Pil allo 0,8% nel 2025 e allo 0,9% nel 2026: sono al ribasso di un decimo di punto le previsioni di crescita di Confcommercio. Pesa la vicenda dei dazi, soprattutto l’incertezza per i continui annunci contrastanti, e la stagnazione dei consumi, che dovrebbero far registrare quest’anno e il prossimo una ripresa, anche se tiepida.
Si tratta di stime comunque più ottimistiche di quelle del governo, che nel Documento di finanza pubblica ha dimezzato la crescita al +0,6% per quest’anno rispetto alle previsioni dell’autunno scorso.
“Nonostante l’incertezza”, per il presidente di Confcommercio Carlo Sangalli, “inflazione sotto controllo, occupazione ai massimi e redditi reali in aumento” rappresentano “solidi presupposti per consentire all’Italia di reggere l’urto e attraversare con successo un periodo complesso e pieno di incognite”.
“La parziale marcia indietro dell’amministrazione americana è una buona notizia: implica che abbiamo una controparte che ascolta imprese e mercati. Ma le ampie oscillazioni negli indirizzi di politica economica non sono prive di conseguenze”, ha sottolineato Sangalli, in apertura del Forum di Confcommercio.
Per questo è necessario un “paziente, determinato e faticoso lavoro di negoziazione multilaterale per ricucire e ripristinare”. Sul piano interno, la Confcommercio chiede uno stimolo ai consumi, che “anche alla fine del prossimo anno, non saranno tornati ai livelli del 2007, cioè di venti anni prima.

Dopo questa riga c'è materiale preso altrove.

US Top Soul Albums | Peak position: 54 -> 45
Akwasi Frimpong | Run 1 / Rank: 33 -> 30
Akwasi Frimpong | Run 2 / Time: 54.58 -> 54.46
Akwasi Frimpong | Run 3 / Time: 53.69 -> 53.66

Quindi – ha sottolineato – bisogna rimettere al centro dell’agenda di Governo la riduzione delle imposte per il ceto produttivo. E bisogna farlo adesso”.
Negli anni i consumi degli italiani sono calati e cambiati: dal 2007 al 2024 la spesa si è ridotta di 452 euro pro-capite, mentre si concentra più sui servizi. E anche se da quest’anno la stima è di una lenta inversione di tendenza rispetto alla stagnazione degli anni precedenti – con una crescita dei consumi stimata a +1,2% per il 2025 e +1% per il 2026 – il calo non verrà assorbito con la crescita dei consumi di quest’anno e dell’anno prossimo. In particolare, rispetto al 2007, la spesa per beni è calata di 1.115, mentre quella per i servizi è aumentata di 657 euro in media per ogni italiano.
Cala la spesa per alimenti, -408 euro pro-capite (di cui -83 euro per la carne) e spendiamo 92 euro in meno per vestiario e calzature. Aumenta, invece, la spesa per la sanità e la cura del sì, 112 euro in più in meno di 20 anni.
Aumenta di 316 euro la spesa per servizi di comunicazione, ricreazione e istruzioni: è di 190 euro in più la spesa per sport e tempo libero, di 70 euro in più per ristoranti.
Allo stesso tempo, i prezzi dell’energia, “sono ancora molto elevati, con un pesante impatto sulle bollette di famiglie e imprese, in particolare quelle del terziario di mercato”, per le quali a marzo 2025, le tariffe dell’energia elettrica hanno registrato un incremento del 53,5% rispetto alle tariffe pre-crisi del 2019, quelle del gas addirittura dell’88,2%. E “le misure adottate dal Governo non sono ancora sufficienti”, quindi Confcommercio torna a chiedere “interventi strutturali”.
E per incoraggiare gli investimenti, che secondo le previsioni saranno quasi fermi anche nel 2025 allo 0,4%, occorre lavorare sulla leva fiscale rendono strutturali interventi come la deduzione rafforzata del costo del lavoro e l’Ires premiale.
Ma allora, nel leggere questi dati, tra qualche lucina e troppe ombre, come si fa ad immaginare che la priorità dei cittadini sia, piuttosto che una riduzione delle tasse e degli onieri in bolletta, un cambio della guardia al Viminale, chiesto da un piccolo gruppo di persone tesserate ad un partito e che rappresentano in quota percentuale una parte irrisoria dei contribuenti, delle aziende italiane?